■ **Work order**:
Output the entries below exactly as written, omitting pictures.

Records contained in a dataset

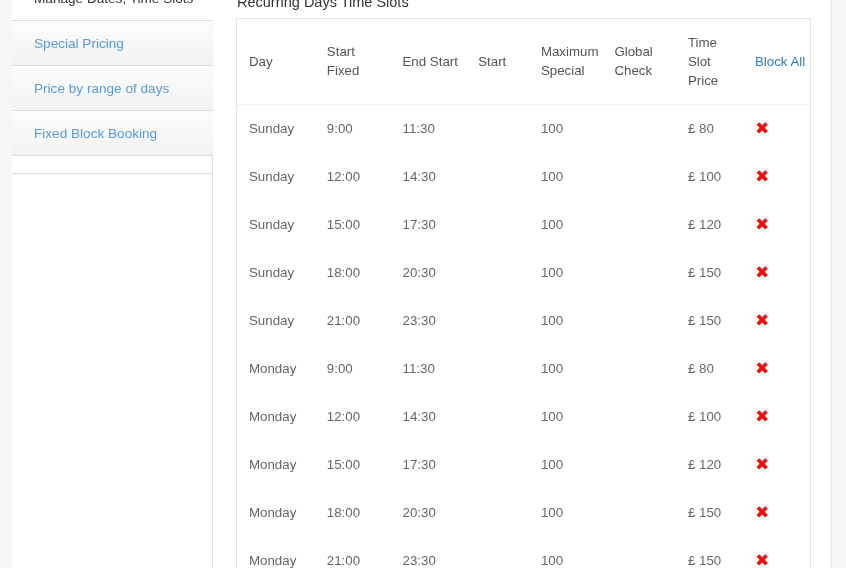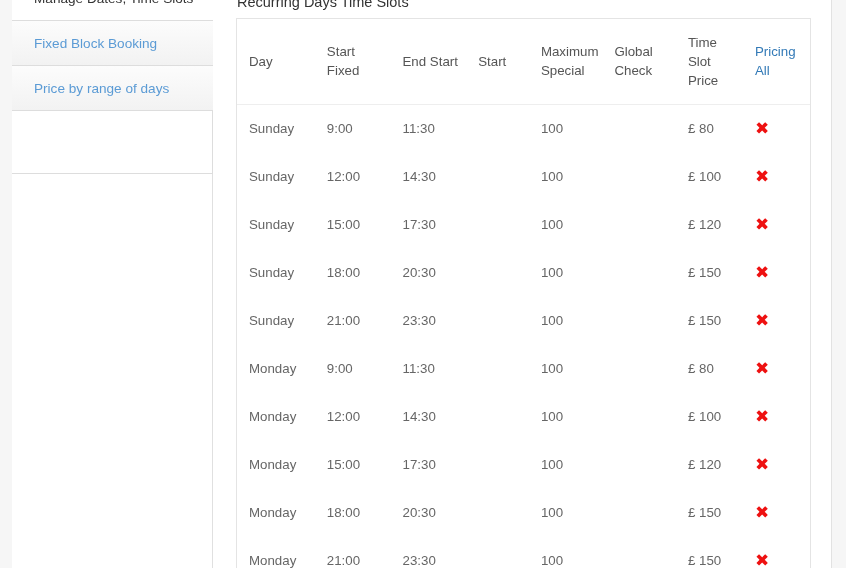--- a/index.html
+++ b/index.html
@@ -174,22 +174,23 @@
 </head>
 <body>
 
 <div id="screen">
 
   <div class="page-container"></div>
 
   <div class="sidebar">
     <div class="sidebar-list" id="sidebar-list">
         <div class="list-item active"><span>Manage Dates, Time Slots</span></div>
+        <div class="list-item"><span>Special Pricing</span></div>
+        <div class="list-item"><span>Price by range of days</span></div>
         <div class="list-item"><span>Fixed Block Booking</span></div>
-        <div class="list-item"><span>Price by range of days</span></div>
       </div>
   </div>
   <div class="sidebar-panel-fill"></div>
 
   <div class="content">
 
     <div class="section-title">Recurring Days Time Slots</div>
 
     <div class="table-wrap">
       <table class="slots">
@@ -205,21 +206,21 @@
         </colgroup>
         <thead>
           <tr>
             <th>Day</th>
             <th>Start Fixed</th>
             <th>End Start</th>
             <th>Start</th>
             <th>Maximum Special</th>
             <th>Global Check</th>
             <th>Time Slot Price</th>
-            <th class="delete-col"><span class="dl">Pricing All</span></th>
+            <th class="delete-col"><span class="dl">Block All</span></th>
           </tr>
         </thead>
         <tbody id="slots-body">
             <tr>
               <td>Sunday</td>
               <td>9:00</td>
               <td>11:30</td>
               <td></td>
               <td>100</td>
               <td></td>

■ **Solution to this task**:
--- a/index.html
+++ b/index.html
@@ -174,22 +174,23 @@
 </head>
 <body>
 
 <div id="screen">
 
   <div class="page-container"></div>
 
   <div class="sidebar">
     <div class="sidebar-list" id="sidebar-list">
         <div class="list-item active"><span>Manage Dates, Time Slots</span></div>
+        <div class="list-item"><span>Special Pricing</span></div>
+        <div class="list-item"><span>Price by range of days</span></div>
         <div class="list-item"><span>Fixed Block Booking</span></div>
-        <div class="list-item"><span>Price by range of days</span></div>
       </div>
   </div>
   <div class="sidebar-panel-fill"></div>
 
   <div class="content">
 
     <div class="section-title">Recurring Days Time Slots</div>
 
     <div class="table-wrap">
       <table class="slots">
@@ -205,21 +206,21 @@
         </colgroup>
         <thead>
           <tr>
             <th>Day</th>
             <th>Start Fixed</th>
             <th>End Start</th>
             <th>Start</th>
             <th>Maximum Special</th>
             <th>Global Check</th>
             <th>Time Slot Price</th>
-            <th class="delete-col"><span class="dl">Pricing All</span></th>
+            <th class="delete-col"><span class="dl">Block All</span></th>
           </tr>
         </thead>
         <tbody id="slots-body">
             <tr>
               <td>Sunday</td>
               <td>9:00</td>
               <td>11:30</td>
               <td></td>
               <td>100</td>
               <td></td>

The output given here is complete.